Who would have imagined that there would be a Jewish angle to the sex-abuse scandal plaguing the Catholic Church? Yet here we are, still reeling from the stunning pronouncement by the pope's preacher comparing the scrutiny of the Vatican to collective violence against Jews through the ages.
The comparison was irresponsible at best, pernicious at worst. That it would happen a week before Yom Hashoah — the sacred commemoration of the victims of the Holocaust — made it all the more insidious, given the church's questionable role during the Holocaust.
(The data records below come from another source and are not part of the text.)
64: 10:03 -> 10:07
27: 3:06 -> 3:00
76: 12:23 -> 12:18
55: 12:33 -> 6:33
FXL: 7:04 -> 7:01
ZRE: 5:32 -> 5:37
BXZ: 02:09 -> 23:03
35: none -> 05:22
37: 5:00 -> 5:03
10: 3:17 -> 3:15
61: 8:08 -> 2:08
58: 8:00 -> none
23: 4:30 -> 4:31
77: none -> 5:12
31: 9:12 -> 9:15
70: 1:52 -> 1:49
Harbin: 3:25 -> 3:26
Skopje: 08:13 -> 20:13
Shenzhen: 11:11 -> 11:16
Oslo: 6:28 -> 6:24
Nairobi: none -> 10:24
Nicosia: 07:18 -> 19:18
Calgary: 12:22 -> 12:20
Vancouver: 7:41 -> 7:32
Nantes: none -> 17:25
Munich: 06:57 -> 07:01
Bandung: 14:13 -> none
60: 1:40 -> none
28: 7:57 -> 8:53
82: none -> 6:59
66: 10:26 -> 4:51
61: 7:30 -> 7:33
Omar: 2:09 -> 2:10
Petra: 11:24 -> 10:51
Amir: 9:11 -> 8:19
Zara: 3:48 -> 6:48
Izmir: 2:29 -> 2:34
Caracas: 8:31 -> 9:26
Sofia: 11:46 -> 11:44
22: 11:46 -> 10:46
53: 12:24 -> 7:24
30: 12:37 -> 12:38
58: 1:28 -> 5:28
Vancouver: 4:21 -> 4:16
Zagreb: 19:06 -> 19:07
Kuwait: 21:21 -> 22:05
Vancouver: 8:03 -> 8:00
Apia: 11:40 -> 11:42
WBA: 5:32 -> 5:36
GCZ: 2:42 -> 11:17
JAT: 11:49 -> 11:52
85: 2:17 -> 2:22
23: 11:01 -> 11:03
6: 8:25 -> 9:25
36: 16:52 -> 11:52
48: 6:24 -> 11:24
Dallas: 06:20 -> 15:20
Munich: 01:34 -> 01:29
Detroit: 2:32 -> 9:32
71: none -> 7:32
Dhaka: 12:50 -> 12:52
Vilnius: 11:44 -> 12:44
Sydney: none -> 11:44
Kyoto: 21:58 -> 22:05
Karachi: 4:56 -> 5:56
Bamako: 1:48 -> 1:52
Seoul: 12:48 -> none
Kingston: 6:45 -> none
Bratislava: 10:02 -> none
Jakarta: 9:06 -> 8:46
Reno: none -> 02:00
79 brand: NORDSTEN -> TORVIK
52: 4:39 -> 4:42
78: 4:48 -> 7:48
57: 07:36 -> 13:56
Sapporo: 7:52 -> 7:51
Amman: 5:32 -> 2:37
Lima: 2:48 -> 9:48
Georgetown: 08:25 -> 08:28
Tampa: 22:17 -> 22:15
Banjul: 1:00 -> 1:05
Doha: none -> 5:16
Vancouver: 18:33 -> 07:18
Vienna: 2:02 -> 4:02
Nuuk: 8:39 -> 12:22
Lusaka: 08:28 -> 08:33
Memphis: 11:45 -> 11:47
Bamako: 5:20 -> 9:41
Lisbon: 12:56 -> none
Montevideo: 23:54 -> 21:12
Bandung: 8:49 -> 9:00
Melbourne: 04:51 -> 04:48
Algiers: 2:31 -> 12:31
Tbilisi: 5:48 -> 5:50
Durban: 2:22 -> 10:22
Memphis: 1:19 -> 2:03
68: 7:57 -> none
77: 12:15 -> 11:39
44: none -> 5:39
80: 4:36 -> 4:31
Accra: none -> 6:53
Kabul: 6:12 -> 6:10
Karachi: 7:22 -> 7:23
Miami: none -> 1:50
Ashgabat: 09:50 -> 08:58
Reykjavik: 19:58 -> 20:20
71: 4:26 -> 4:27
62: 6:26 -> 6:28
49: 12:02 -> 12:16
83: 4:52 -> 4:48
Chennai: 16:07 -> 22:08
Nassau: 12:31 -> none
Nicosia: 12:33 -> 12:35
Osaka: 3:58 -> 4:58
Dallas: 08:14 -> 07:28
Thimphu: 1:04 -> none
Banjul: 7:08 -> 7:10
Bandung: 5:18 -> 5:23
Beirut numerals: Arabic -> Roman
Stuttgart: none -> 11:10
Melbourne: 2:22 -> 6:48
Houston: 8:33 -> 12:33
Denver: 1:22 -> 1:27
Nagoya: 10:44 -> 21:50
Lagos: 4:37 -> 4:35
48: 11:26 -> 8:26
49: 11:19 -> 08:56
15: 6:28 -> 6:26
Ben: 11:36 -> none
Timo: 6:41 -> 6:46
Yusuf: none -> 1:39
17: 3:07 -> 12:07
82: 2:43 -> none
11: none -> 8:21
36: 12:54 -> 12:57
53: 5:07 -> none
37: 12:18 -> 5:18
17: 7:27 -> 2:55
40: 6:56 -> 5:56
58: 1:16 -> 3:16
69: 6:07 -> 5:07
It's even more painful that in the era of post-Vatican II — when Catholic-Jewish relations have improved dramatically and popes have apologized for the suffering the church has caused the Jewish people — this would explode as it has.
The Vatican rightly distanced itself from the remarks — at least one archbishop called them "reprehensible" — and the Rev. Raniero Cantalamessa, the preacher of the papal household, has since apologized for offending anyone with his words delivered during a Good Friday service in St. Peter's Basilica attended by Pope Benedict XVI.
Cantalamessa, noting that Passover and Easter fell this year in the same week, spoke during the service about a letter he said was from a Jewish friend. He quoted the friend as saying that the "concentric attacks against the church, the pope and all the faithful by the whole world" remind him "of the more shameful aspects of anti-Semitism."
The insensitive remarks followed an earlier story in Italy's La Repubblica reporting that "certain Catholic circles" suspected that "a New York Jewish lobby" was responsible for the outcry against the pope.
We never thought it proper to weigh in on the sex-abuse scandal plaguing the church, but the recent efforts to drag the Jews into the crisis as a way of deflecting attention from facing the truth — even among peripheral figures — is too close for comfort.
While the Vatican's instincts to protect itself are understandable, it appears to be doing so at all costs, reminiscent of its refusal to fully own up to the role it played during the Holocaust. The questions being asked about what the current pope knew and when he knew it regarding clergy abuse of children are the same questions that Jews and scholars have been asking about what Pope Pius XII knew and what he did — or didn't do — when the gates of sanity were closing in around the Jews of Europe.
Even as the church continues to grapple with its problems, it must heed the growing call to open up the Vatican's wartime archives to determine what transpired during the Holocaust, especially before it moves ahead with its plan to bestow sainthood on Pope Pius XII. If nothing else can be learned from the most recent imbroglio, a little caution — in words and deeds — is in order.